The Hubble Space Telescope has snapped yet another beautiful image of the wonders to be found out in the depths of space. This one shows the galaxy NGC 2336, a barred spiral galaxy located around 100 million light-years away. It is so picture-perfect that the Hubble scientists refer to it as “the quintessential galaxy.”
This galaxy is around 200,000 light-years across, making it twice as wide as our Milky Way galaxy which is around 100,000 light-years across. NGC 2336 also has long arms — the blue-tinted structures radiating out from its center. These arms include regions of star formation, where new young stars are being born when clouds of dust and gas collapse and collapse together due to the force of their gravity.
Young stars appear to glow blue because they burn at a higher temperature than older stars. These young stars burn through their fuel more quickly than the redder, older stars which are to be found in the center of the galaxy.

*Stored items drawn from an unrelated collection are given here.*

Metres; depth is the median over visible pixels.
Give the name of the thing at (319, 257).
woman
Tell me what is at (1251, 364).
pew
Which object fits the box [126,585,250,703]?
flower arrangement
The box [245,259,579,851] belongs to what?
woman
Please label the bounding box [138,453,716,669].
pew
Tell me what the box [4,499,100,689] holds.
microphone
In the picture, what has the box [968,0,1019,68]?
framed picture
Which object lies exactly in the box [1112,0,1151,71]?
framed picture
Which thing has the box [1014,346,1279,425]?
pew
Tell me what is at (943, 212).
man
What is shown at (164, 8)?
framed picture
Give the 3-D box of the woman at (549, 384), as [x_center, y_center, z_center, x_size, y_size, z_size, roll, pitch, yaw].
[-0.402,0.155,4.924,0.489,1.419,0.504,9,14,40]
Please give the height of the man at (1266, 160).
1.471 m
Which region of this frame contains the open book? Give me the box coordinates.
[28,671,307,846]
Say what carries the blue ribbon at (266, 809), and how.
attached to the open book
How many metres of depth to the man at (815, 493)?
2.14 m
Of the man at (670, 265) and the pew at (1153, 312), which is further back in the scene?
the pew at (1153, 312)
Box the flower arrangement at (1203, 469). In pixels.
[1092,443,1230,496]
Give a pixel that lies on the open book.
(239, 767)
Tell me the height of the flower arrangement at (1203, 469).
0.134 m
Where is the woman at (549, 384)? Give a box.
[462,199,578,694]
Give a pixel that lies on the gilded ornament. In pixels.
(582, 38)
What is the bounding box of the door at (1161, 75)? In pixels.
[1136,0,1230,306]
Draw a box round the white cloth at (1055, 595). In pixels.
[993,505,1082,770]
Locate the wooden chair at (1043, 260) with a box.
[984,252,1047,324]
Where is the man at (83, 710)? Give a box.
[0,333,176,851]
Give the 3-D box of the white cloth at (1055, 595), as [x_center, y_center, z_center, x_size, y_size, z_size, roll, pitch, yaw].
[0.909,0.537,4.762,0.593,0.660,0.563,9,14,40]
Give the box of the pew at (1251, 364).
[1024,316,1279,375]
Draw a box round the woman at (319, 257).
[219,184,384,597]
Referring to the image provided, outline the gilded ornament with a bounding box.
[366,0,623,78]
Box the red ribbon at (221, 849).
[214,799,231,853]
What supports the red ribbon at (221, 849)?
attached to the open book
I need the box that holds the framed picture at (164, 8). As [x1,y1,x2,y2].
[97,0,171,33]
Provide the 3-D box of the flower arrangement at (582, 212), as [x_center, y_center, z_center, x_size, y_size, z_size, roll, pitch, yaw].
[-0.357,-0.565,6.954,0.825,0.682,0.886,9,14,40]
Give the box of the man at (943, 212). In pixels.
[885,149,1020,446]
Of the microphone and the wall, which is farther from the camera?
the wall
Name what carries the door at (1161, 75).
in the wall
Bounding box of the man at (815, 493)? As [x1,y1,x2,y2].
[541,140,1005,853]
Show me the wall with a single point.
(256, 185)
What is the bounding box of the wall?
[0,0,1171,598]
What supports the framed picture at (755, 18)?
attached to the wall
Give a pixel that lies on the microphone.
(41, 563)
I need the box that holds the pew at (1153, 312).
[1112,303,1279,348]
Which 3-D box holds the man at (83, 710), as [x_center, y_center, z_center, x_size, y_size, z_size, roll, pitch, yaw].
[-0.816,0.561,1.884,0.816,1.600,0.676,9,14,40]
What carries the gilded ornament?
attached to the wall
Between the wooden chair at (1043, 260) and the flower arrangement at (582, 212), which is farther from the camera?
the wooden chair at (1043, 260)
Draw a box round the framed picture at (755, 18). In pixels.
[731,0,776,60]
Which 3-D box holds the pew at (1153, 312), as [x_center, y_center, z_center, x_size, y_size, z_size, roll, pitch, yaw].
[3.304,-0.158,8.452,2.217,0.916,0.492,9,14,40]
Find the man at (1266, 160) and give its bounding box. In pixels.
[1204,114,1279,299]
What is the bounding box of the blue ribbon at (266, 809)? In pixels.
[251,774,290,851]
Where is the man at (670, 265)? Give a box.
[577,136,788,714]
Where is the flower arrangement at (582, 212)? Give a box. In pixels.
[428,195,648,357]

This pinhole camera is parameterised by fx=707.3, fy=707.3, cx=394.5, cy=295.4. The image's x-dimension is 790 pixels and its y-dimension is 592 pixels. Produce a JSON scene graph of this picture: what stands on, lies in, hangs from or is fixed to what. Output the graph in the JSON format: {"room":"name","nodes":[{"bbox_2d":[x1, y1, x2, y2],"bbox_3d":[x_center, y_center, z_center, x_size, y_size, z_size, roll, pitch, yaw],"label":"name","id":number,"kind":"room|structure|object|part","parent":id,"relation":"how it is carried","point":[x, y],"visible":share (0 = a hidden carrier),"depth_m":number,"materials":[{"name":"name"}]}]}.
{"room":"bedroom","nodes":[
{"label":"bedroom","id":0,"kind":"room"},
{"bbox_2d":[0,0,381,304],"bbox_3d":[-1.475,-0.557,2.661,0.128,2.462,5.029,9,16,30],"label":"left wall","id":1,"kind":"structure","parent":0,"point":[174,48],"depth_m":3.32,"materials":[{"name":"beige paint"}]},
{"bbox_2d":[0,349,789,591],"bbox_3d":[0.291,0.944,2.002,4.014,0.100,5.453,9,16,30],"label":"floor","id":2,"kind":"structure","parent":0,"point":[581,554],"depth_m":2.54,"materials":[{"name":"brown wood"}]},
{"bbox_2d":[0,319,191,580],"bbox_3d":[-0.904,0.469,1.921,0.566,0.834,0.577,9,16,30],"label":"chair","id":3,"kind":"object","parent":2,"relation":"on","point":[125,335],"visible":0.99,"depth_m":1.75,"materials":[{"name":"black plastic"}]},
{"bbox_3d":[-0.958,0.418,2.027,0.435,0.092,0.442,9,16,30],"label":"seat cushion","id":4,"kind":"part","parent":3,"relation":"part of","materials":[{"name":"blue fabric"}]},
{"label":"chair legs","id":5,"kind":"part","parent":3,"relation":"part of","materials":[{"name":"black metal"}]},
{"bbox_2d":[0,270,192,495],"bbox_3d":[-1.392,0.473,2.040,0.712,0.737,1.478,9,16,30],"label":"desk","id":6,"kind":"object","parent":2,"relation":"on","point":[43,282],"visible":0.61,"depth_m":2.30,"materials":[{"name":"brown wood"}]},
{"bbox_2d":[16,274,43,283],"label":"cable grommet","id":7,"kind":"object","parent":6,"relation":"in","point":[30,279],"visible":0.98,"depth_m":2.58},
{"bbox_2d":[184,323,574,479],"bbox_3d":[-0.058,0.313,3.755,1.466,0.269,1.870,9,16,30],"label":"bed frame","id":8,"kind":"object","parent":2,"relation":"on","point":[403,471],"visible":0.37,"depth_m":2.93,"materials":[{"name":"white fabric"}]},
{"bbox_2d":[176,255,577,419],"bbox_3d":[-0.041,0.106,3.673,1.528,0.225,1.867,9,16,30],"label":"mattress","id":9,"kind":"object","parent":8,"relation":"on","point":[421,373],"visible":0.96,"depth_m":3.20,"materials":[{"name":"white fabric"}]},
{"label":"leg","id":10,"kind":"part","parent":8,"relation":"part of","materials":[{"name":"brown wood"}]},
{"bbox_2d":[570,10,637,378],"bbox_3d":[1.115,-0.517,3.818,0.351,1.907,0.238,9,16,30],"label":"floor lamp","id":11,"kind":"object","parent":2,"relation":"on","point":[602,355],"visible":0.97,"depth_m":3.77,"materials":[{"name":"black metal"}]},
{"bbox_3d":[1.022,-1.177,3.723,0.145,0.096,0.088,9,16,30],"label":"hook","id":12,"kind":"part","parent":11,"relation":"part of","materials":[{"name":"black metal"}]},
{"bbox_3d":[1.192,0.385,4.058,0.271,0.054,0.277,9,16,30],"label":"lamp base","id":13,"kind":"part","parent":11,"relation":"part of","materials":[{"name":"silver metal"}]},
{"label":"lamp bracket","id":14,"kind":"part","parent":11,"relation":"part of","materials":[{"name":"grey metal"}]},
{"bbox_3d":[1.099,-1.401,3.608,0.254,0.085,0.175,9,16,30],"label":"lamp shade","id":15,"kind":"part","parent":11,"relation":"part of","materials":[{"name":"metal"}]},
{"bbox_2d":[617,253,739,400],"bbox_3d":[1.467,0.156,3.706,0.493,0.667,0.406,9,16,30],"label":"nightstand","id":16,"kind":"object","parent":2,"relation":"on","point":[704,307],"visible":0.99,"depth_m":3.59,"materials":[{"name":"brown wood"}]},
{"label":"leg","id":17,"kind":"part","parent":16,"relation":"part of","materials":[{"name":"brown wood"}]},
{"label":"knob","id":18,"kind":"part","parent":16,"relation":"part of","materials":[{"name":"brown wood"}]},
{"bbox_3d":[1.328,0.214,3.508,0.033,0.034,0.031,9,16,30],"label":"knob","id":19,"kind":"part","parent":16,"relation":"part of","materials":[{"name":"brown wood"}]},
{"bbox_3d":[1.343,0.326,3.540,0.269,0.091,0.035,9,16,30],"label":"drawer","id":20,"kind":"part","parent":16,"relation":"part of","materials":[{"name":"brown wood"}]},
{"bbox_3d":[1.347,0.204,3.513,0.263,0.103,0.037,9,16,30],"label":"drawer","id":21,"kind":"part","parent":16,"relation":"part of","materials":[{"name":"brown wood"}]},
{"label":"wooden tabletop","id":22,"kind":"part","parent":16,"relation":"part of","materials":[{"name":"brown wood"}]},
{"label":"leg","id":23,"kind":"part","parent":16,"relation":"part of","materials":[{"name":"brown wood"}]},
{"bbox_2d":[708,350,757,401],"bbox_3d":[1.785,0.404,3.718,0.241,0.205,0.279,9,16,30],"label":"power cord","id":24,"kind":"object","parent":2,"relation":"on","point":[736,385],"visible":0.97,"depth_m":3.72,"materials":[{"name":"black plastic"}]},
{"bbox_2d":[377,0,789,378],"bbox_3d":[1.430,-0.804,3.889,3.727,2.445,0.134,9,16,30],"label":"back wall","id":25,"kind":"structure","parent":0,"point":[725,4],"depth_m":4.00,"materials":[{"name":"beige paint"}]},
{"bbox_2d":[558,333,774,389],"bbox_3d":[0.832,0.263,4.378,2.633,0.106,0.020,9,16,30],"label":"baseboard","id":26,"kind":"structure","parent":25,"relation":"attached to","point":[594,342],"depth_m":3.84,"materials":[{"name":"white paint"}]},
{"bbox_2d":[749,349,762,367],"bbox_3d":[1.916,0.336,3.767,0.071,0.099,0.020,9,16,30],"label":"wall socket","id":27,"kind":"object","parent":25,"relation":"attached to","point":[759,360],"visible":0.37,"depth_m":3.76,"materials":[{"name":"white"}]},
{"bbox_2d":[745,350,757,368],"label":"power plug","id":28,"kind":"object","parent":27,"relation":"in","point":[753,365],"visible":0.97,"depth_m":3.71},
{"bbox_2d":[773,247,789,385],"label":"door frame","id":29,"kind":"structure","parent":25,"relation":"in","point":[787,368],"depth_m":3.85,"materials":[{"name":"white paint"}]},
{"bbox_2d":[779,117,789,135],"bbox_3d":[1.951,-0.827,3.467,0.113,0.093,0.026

This particular galaxy is also notable for a Type 1a supernova which was observed there in 1987. Unlike other types of supernovae which occur when a massive star approaches the end of its life and its core collapses, Type 1a supernovae happen in systems with a pair consisting of a smaller star, similar in size to our sun, and a white dwarf. Though a smaller star wouldn’t normally go supernova, the white dwarf gives it a kick and creates a thermonuclear explosion even brighter than a core-collapse.
Type 1a supernova also generally give off a predictable amount of light, which means they can be used as markers for measuring the distance to a faraway galaxy or even calculating the size of the universe.
The supernova observed in 1987 was the first one to have been observed in this particular galaxy in the 111 years since its discovery in 1876.